Green Fire Retardants for Structural Timber

Fire Science: An Overview

The fire science behind the field of timber framed structures in fire is a large and heavily investigated one with many different entities being both responsible and interested in it. There is a lot of information already known about the subject, the most of important and fundamental of which is summarized in the Pyrolysis and Charring sections for your convenience and interest.

Below is some basic fire science that will hopefully help you understand the overall science involved in the combustion of wood.

Basic Fire Chemistry

  •   For a fire to occur three basic components are required;
  • 1. fuel (in this case timber)
  • oxidizer (usually oxygen)
  • 3. energy (heat).
(35)   Without any of these three constituents a fire cannot take place; this principle is fundamental to fire retardancy.
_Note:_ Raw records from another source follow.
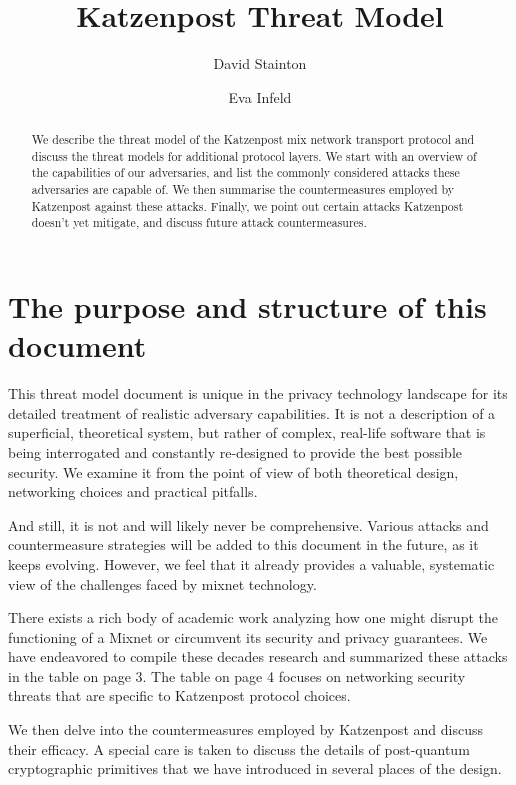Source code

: \documentclass{article}
\title{Katzenpost Threat Model}
\author{David Stainton \and Eva Infeld}
\begin{document}
\maketitle
\begin{abstract}
\noindent We describe the threat model of the Katzenpost mix network transport protocol and discuss the threat models for additional protocol layers. We start with an overview of the capabilities of our adversaries, and list the commonly considered attacks these adversaries are capable of. We then summarise the countermeasures employed by Katzenpost against these attacks. Finally, we point out certain attacks Katzenpost doesn't yet mitigate, and discuss future attack countermeasures.
\end{abstract}

\small
\tableofcontents
\normalsize

\section{The purpose and structure of this document}

This threat model document is unique in the privacy technology landscape for its detailed treatment of realistic adversary capabilities. It is not a description of a superficial, theoretical system, but rather of complex, real-life software that is being interrogated and constantly re-designed to provide the best possible security. We examine it from the point of view of both theoretical design, networking choices and practical pitfalls. 

And still, it is not and will likely never be comprehensive. Various attacks and countermeasure strategies will be added to this document in the future, as it keeps evolving. However, we feel that it already provides a valuable, systematic view of the challenges faced by mixnet technology.

There exists a rich body of academic work analyzing how one might disrupt the functioning of a Mixnet or circumvent its security and privacy guarantees. We have endeavored to compile these decades research and summarized these attacks in the table on page 3. The table on page 4 focuses on networking security threats that are specific to Katzenpost protocol choices.

We then delve into the countermeasures employed by Katzenpost and discuss their efficacy. A special care is taken to discuss the details of post-quantum cryptographic primitives that we have introduced in several places of the design.
\end{document}
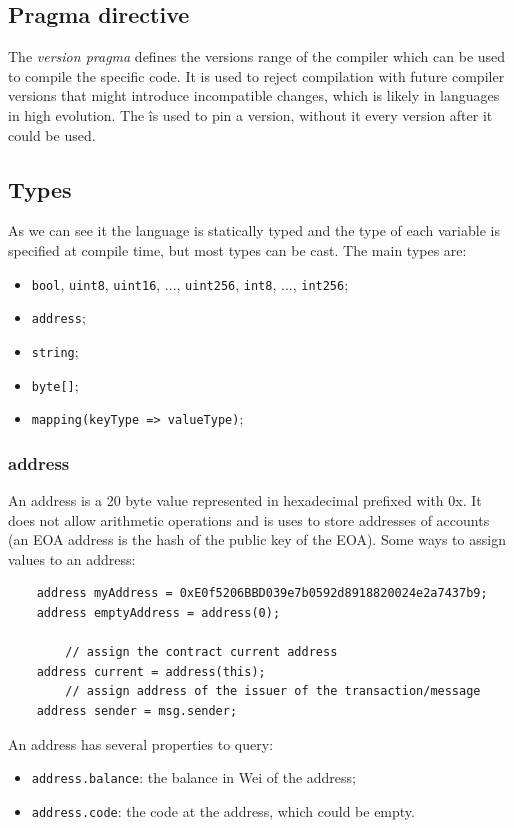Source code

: \subsection{Pragma directive}
The \emph{version pragma} defines the versions range of the compiler which can be used to compile the specific code.
It is used to reject compilation with future compiler versions that might introduce incompatible changes, which is likely in languages in high evolution.
The \^ is used to pin a version, without it every version after it could be used.

\subsection{Types}
As we can see it the language is statically typed and the type of each variable is specified at compile time, but most types can be cast.
The main types are:
\begin{itemize}
    \item \verb|bool|, \verb|uint8|, \verb|uint16|, ..., \verb|uint256|, \verb|int8|, ..., \verb|int256|;
    \item \verb|address|;
    \item \verb|string|;
    \item \verb|byte[]|;
    \item \verb|mapping(keyType => valueType)|;
\end{itemize}

\subsubsection{address}
An address is a 20 byte value represented in hexadecimal prefixed with 0x.
It does not allow arithmetic operations and is uses to store addresses of accounts (an EOA address is the hash of the public key of the EOA).
Some ways to assign values to an address:
\begin{verbatim}
    address myAddress = 0xE0f5206BBD039e7b0592d8918820024e2a7437b9;
    address emptyAddress = address(0);

        // assign the contract current address
    address current = address(this);
        // assign address of the issuer of the transaction/message
    address sender = msg.sender;
\end{verbatim}

An address has several properties to query:
\begin{itemize}
    \item \verb|address.balance|: the balance in Wei of the address;
    \item \verb|address.code|: the code at the address, which could be empty.
\end{itemize}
Therefore for timber (wood) to ignite it needs to be in contact with air and a heat source needs to be applied to increase the temperature of the wood up until a point were ignition occurs. This usually occurs due to the fuel having too much molecular energy due to the heat source and therefore seeks to 'offload' this by creating an exothermic reaction with the oxidizer, which is what is known as combustion or simply 'fire'.

Fire Retardant Science

Fire/Flame Retardants work by preventing or interfering with the combustion process shown above (15).  However they do not inherently make any significant contribution to increasing the fire resistance of a structure (10)(40).

Several definitions of flame retardance are offered below but the main principle is that they do not stop the fuel from burning but they inhibit the fire's growth by curtailing either the flame spread rate, time to ignition or heat release rate or all three (36)(37)(40).

Greene (1995) on page 1 , "Flame-retarded materials can be formulated to be more resistant to ignition than non-flame retarded materials or to have slower rates of flame spread in a major fire... however the flame-retarded article will ultimately burn." (15)
Horrocks (2001) 1.1.5 on page 9, "not the fact that their products burn how to render them less likely to ignite, and if they are ignited, burn less efficiently. This phenomenon is termed 'flame retardance'." (18)

Retardant Chemistry
Retardant mechanisms are described more in the Retardant section, however below is a brief introduction into how some retardants work.

1. Dilution - "Reducing the total quantity of combustible material improves overall flame retardance." (15)
2. Generation of Non-combustible Gas - "Some materials decompose when heated generating non-combustible gases. These lower the oxygen concentration at the front of the flame." (15)
3.Gas-Phase, Free-Radical Inhibition - de-activate free radicals in the vapour phase (i.e. retardant reacts with oxygen instead of free radicals), which results in fewer reactions with oxidizer, which results in less heat being generated and the overall combustion process is slowed (15). Bromine compounds are very effective at removing OH* and H* radicals which inhibits flame growth/oxidation.(25)
4. Solid-Phase Char Formation - "Several flame retardants form 'insulating or minimally combustible chars' when exposed to heat. This char reduces volatilization of active fragments and absorbs and dissipates heat." (15) Intumescent Paints are a good example of this process, they increase the char production at the expense of flammable, volatile products of pyrolysis, thus suppressing combustibility (24).